Green walls are essentially a living, and therefore self-regenerating, cladding system using climbing plants. Whilst climbers have been used traditionally on buildings for centuries, modern methods using high-tensile steel cables have enabled the concept to be used far more adventurously. Contemporary architecture is also more suitable in many ways for facade greening than traditional buildings. With suitable species selection, heights of up to 25m can be attained – additionally if plants can be grown in large irrigated containers at height, then even greater heights can be reached.
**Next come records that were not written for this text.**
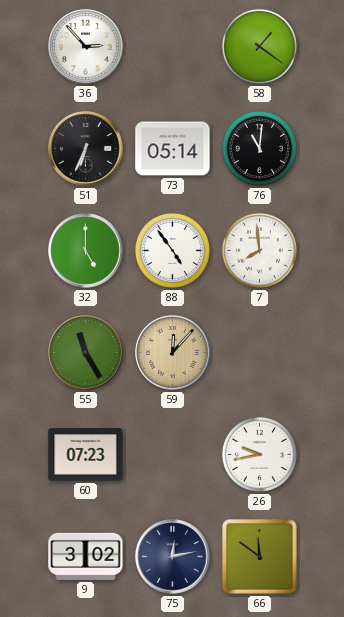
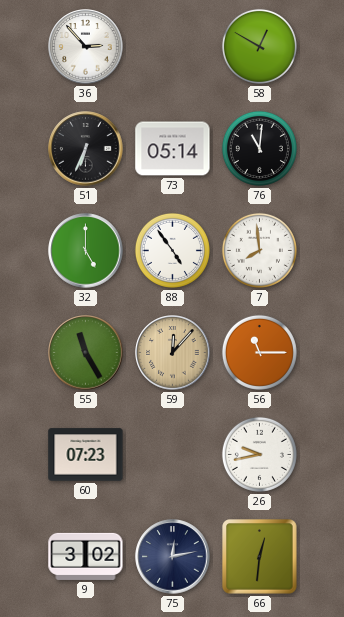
58: 1:21 -> 12:50
56: none -> 11:15
66: 11:51 -> 12:31
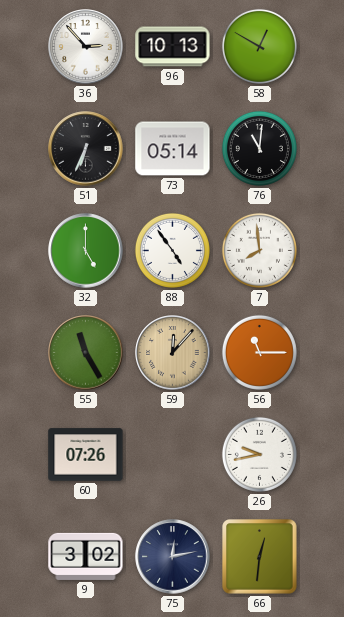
96: none -> 10:13
60: 07:23 -> 07:26
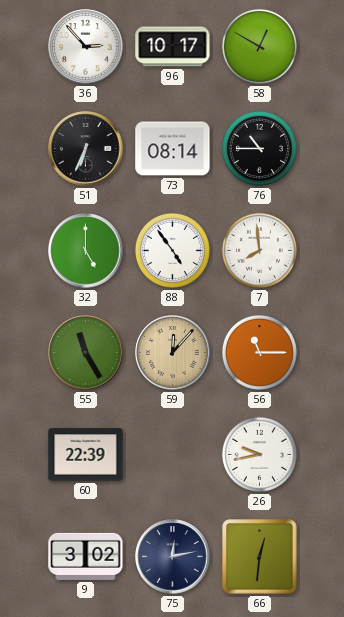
96: 10:13 -> 10:17
73: 05:14 -> 08:14
76: 11:01 -> 10:45
60: 07:26 -> 22:39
Although it is often thought that these climbing plants can damage wall surfaces through their tendrils and feathered adventitious rootlets (in the case of ivy), in most cases if the wall is solid and well-built there is no reason why damage should occur. Care should be taken, however, in respect of walls with cavities or with crumbling mortar in which roots could take hold and expand.
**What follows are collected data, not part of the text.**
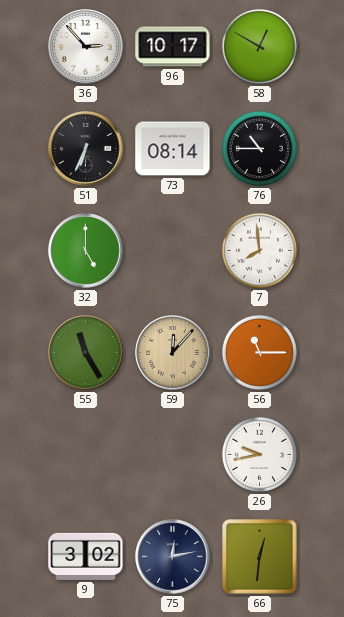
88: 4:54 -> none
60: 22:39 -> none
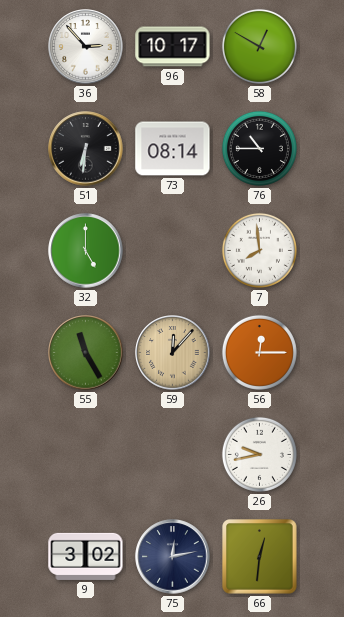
51: 6:34 -> 6:31
56: 11:15 -> 12:15
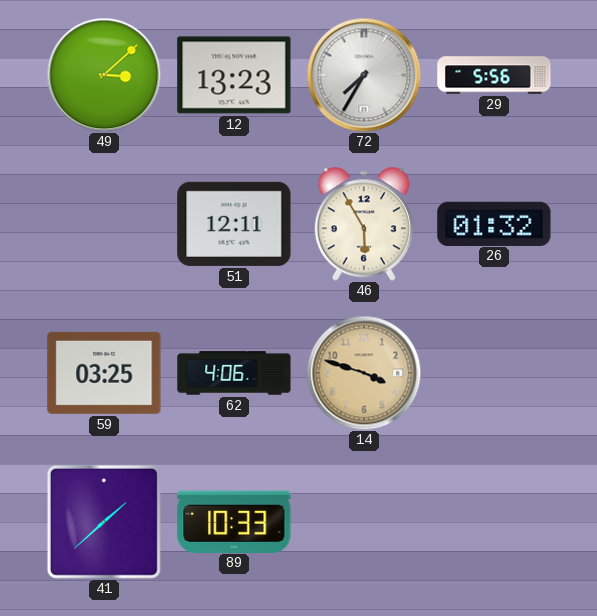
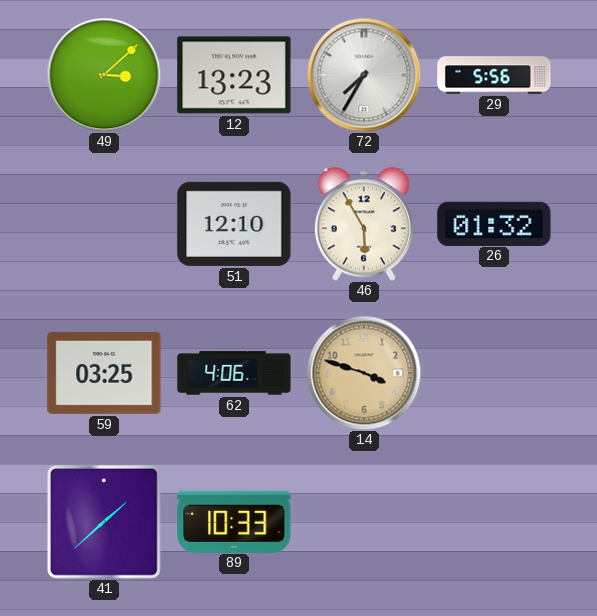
51: 12:11 -> 12:10
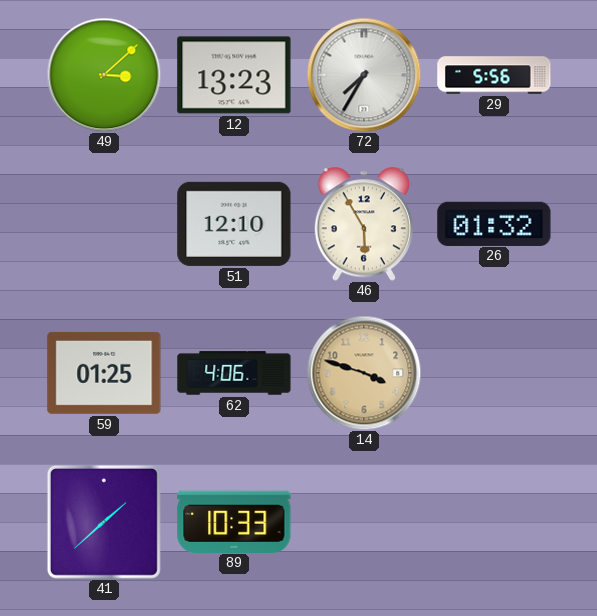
59: 03:25 -> 01:25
Large-scale use of green walls is still a very new concept, however there is a solid research base, which has developed in Germany over the last 20 years. Active research is a major concern for several German academic institutions.
Public perception of contemporary architecture is often poor, with it being seen as barren and sterile. However, just as street trees do much to improve public perception of urban environments, so climbing plants can do the same for buildings. Large climbers, up to 25m high, can be extremely dramatic visually, as well as softening what may be seen as hard surfaces.
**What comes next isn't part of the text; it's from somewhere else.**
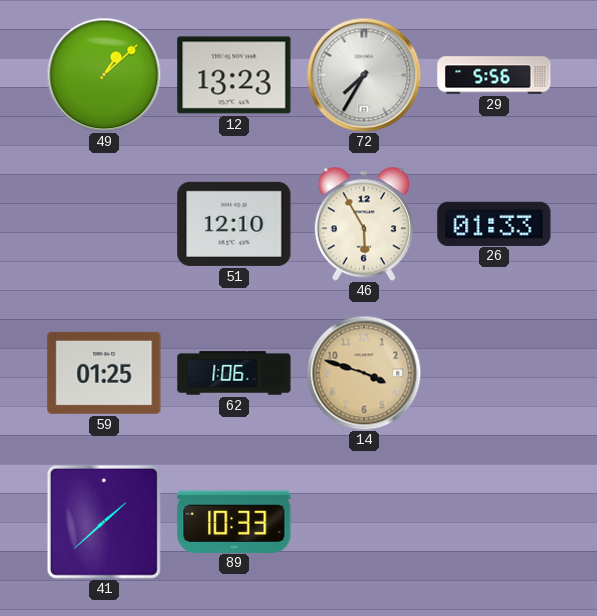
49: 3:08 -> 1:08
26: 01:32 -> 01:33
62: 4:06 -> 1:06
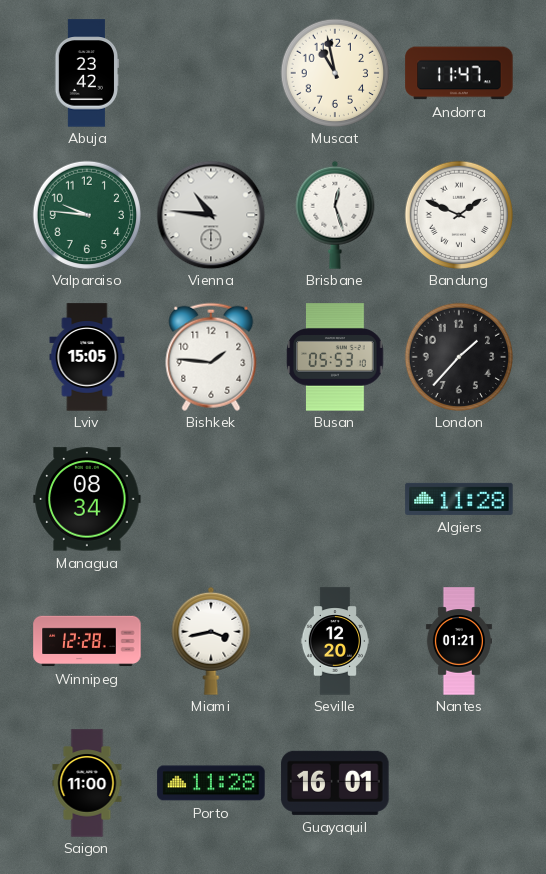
Climbing plants have traditionally been seen as 'add-ons' to buildings. The new approach, being pioneered in Switzerland and Germany, is to see them as integral to the design concept. Clearly this makes sense in both visual terms and in designing in practical features.
In addition to being used on buildings, climbers can be used on freestanding structures such as giant 'pergolas' or on poles. see MFO park illustration.
Advantages for Environment and Sustainability
Climbers can dramatically reduce the maximum temperatures of a building by shading walls from the sun, the daily temperature fluctuation being reduced by as much as 50%. The effectiveness of this cooling effect is related primarily to the total area shaded rather than the thickness of the climber (Köhler 1993). Together with the insulation effect, temperature fluctuations at the wall surface can be reduced from between –10º/14ºF to 60ºC/140ºF to between 5ºC/41ºF and 30º/86ºF (Peck et al 1999). The use of climbers to reduce solar heating is most effective if they are used on the wall that faces the sun, together with the west wall, which experiences afternoon heating.
Evergreen climbers provide winter insulation, by not only by maintaining a pillow of air between the plant and the wall, but by reducing wind chill on the wall surface. Reducing wind chill by 75% can reduce heating demand by 25% (Peck et al 1999). Reduction of wind chill is also reduced to some extent by the interwoven stems of deciduous climbers during winter. The effectiveness of winter insulation is related to the thickness of growth, which is generally related to the age of the plant. In some cases however growth patterns change as the plant ages, e.g. there may be a reduction in the dense twiggy growth that forms the most effective insulation.
Climbers on buildings can help protect the surface of the building from damage from very heavy rainfall and hail, and possibly can play some role in intercepting and temporarily holding water during rainstorms, in the way that green roofs do. They also help to shield the surface from ultra-violet light, which might be an important consideration for certain modern cladding materials.
Climbers have been shown to be highly effective at trapping dust and at concentrating certain dust-derived pollutants in their tissues, particularly in those tissues that are then discarded. In a study of climbers lead and cadmium concentrations were shown to be highest in dead leaves and dead wood. These heavy metals are thus taken out of the atmosphere and rain and concentrated in a form that then falls to the ground (Köhler 1993). The removal of dead leaves and branches and their disposal in sites where the concentrated heavy metals can do minimal environmental damage is thus a key factor in reducing the dangers presented by these elements.
There is strong anecdotal evidence that climbers on buildings help to reduce noise levels.
Reduction of solar heating of the sides of buildings helps to reduce the 'heat island effect', i.e. the effect whereby urban areas accentuate high temperatures in summer.
All green plants absorb CO2 emissions, thus climbers in urban areas help to reduce the contribution made to human-induced global warming.
All plants also absorb and breakdown a variety of pollutants, notably volatile organic compounds, and unburnt hydrocarbons from vehicle exhaust. It is a reasonable assumption that urban climbers could play a role in reducing these in city areas.
The use of climbing plants offers a very elegant solution to the problem of how to contribute to the local and regional biodiversity targets. Because they take up little horizontal space, but make use of vertical space that would otherwise be lifeless, they can add considerably to the area, which is potential habitat without taking up room on the ground.
The green walls also provide an opportunity for wildlife. Any climbing plant will offer habitat to invertebrates, such as insects and spiders, which in turn will be food for insect-eating birds and bats. Any climber will also act as a transit route for wildlife between habitat at ground level and those established on roofs in the form of green roofs.